RECORDS TO USE
▽
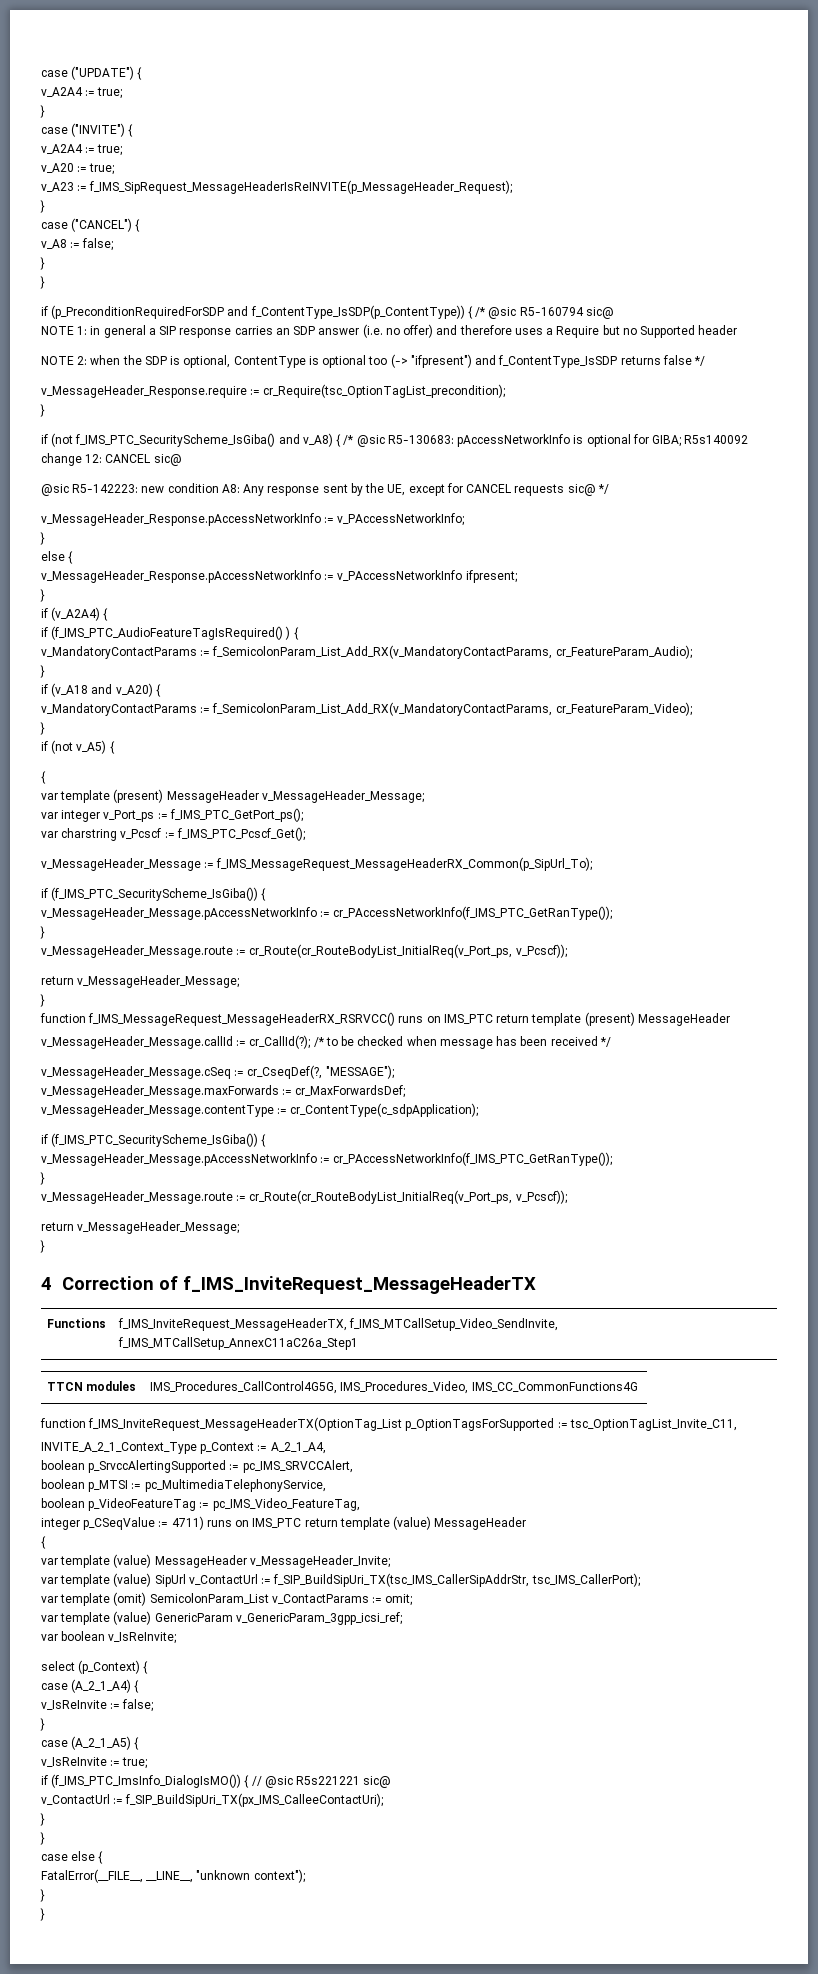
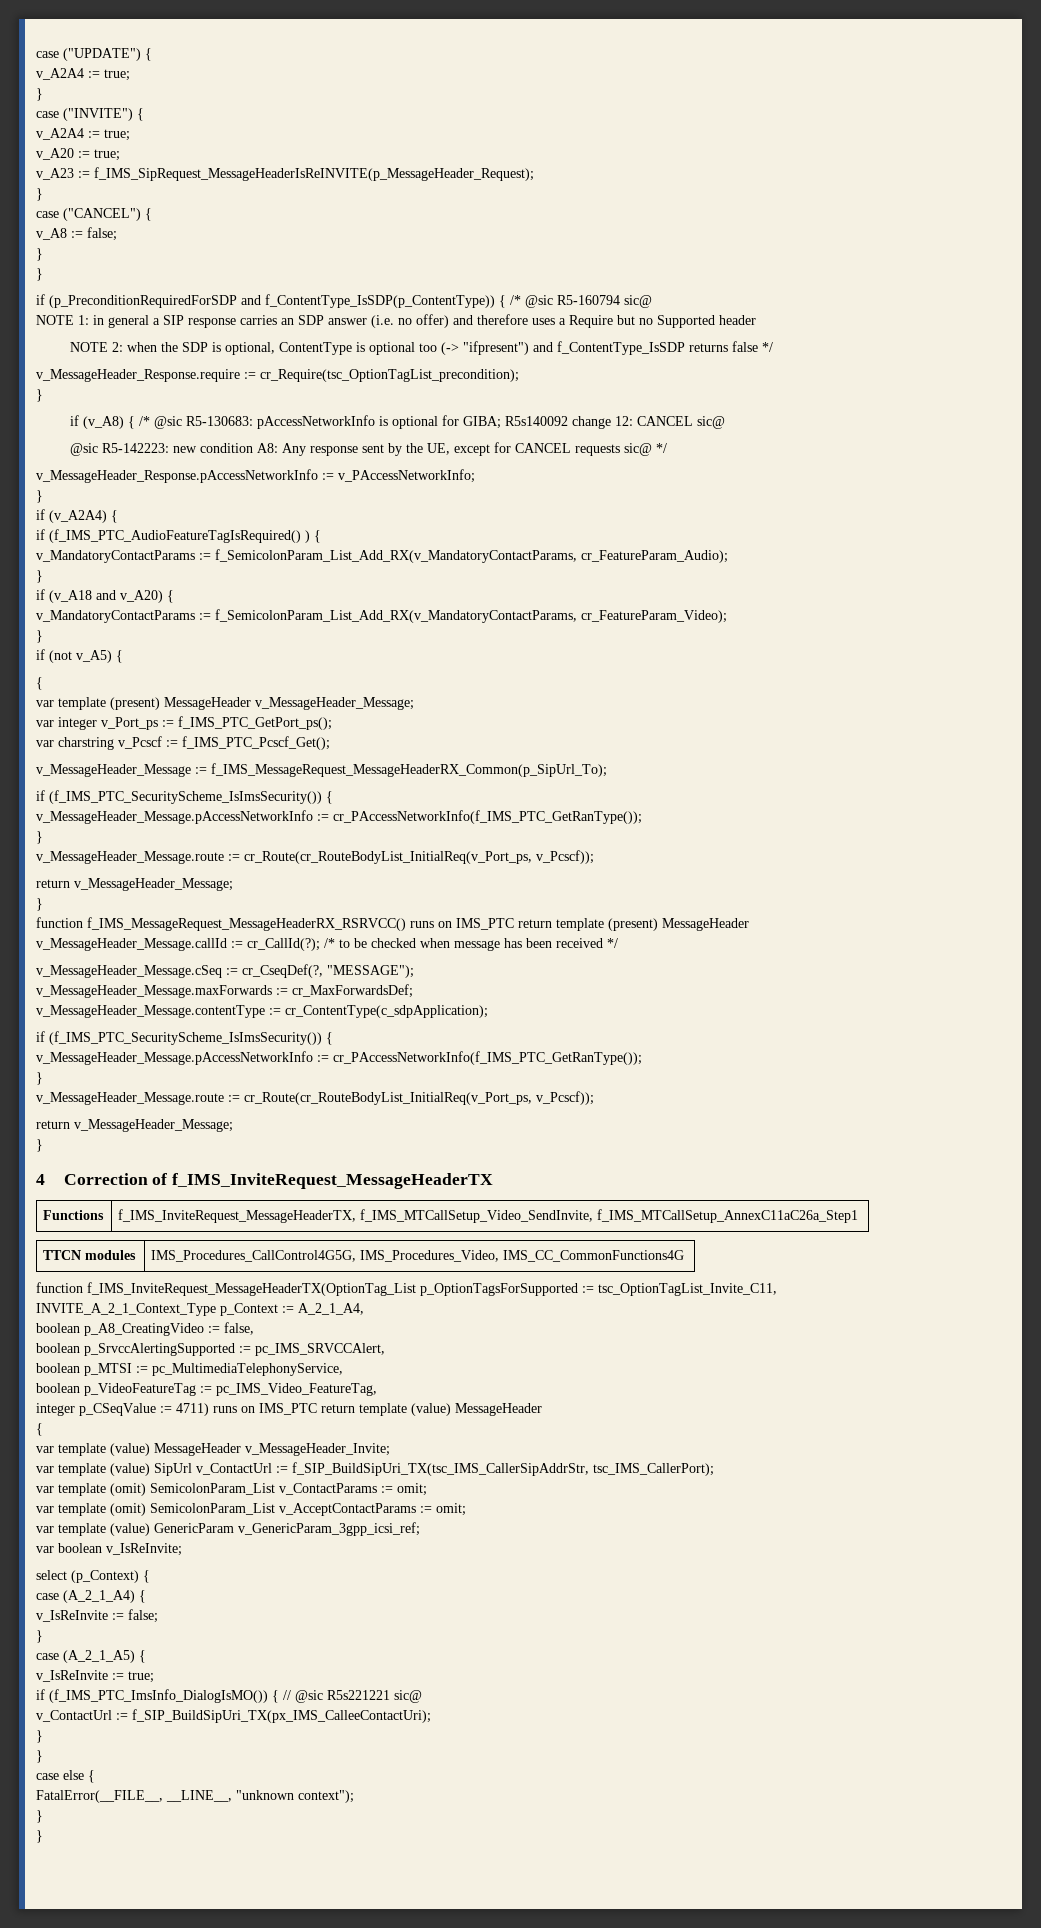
[51,433,333,447] (not f_IMS_PTC_SecurityScheme_IsGiba() and v_A8) -> [82,416,124,429] (v_A8)
[41,551,74,564] [41,570,517,583] [40,589,45,602] // else { // v_MessageHeader_Response.pAccessNetworkInfo := v_PAccessNetworkInfo ifpresent; // } -> (43, 496) none
[51,887,259,901] (f_IMS_PTC_SecurityScheme_IsGiba()) -> [49,790,322,804] (f_IMS_PTC_SecurityScheme_IsImsSecurity())
[51,1133,259,1147] (f_IMS_PTC_SecurityScheme_IsGiba()) -> [49,1031,322,1045] (f_IMS_PTC_SecurityScheme_IsImsSecurity())
(326, 1448) none -> [36,1322,254,1336] // boolean p_A8_CreatingVideo := false,
(413, 1600) none -> [36,1503,466,1516] // var template (omit) SemicolonParam_List v_AcceptContactParams := omit;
△
Without any pictures, return the entries exactly as given.

OUTPUT
[51,433,333,447] (not f_IMS_PTC_SecurityScheme_IsGiba() and v_A8) -> [82,416,124,429] (v_A8)
[41,551,74,564] [41,570,517,583] [40,589,45,602] // else { // v_MessageHeader_Response.pAccessNetworkInfo := v_PAccessNetworkInfo ifpresent; // } -> (43, 496) none
[51,887,259,901] (f_IMS_PTC_SecurityScheme_IsGiba()) -> [49,790,322,804] (f_IMS_PTC_SecurityScheme_IsImsSecurity())
[51,1133,259,1147] (f_IMS_PTC_SecurityScheme_IsGiba()) -> [49,1031,322,1045] (f_IMS_PTC_SecurityScheme_IsImsSecurity())
(326, 1448) none -> [36,1322,254,1336] // boolean p_A8_CreatingVideo := false,
(413, 1600) none -> [36,1503,466,1516] // var template (omit) SemicolonParam_List v_AcceptContactParams := omit;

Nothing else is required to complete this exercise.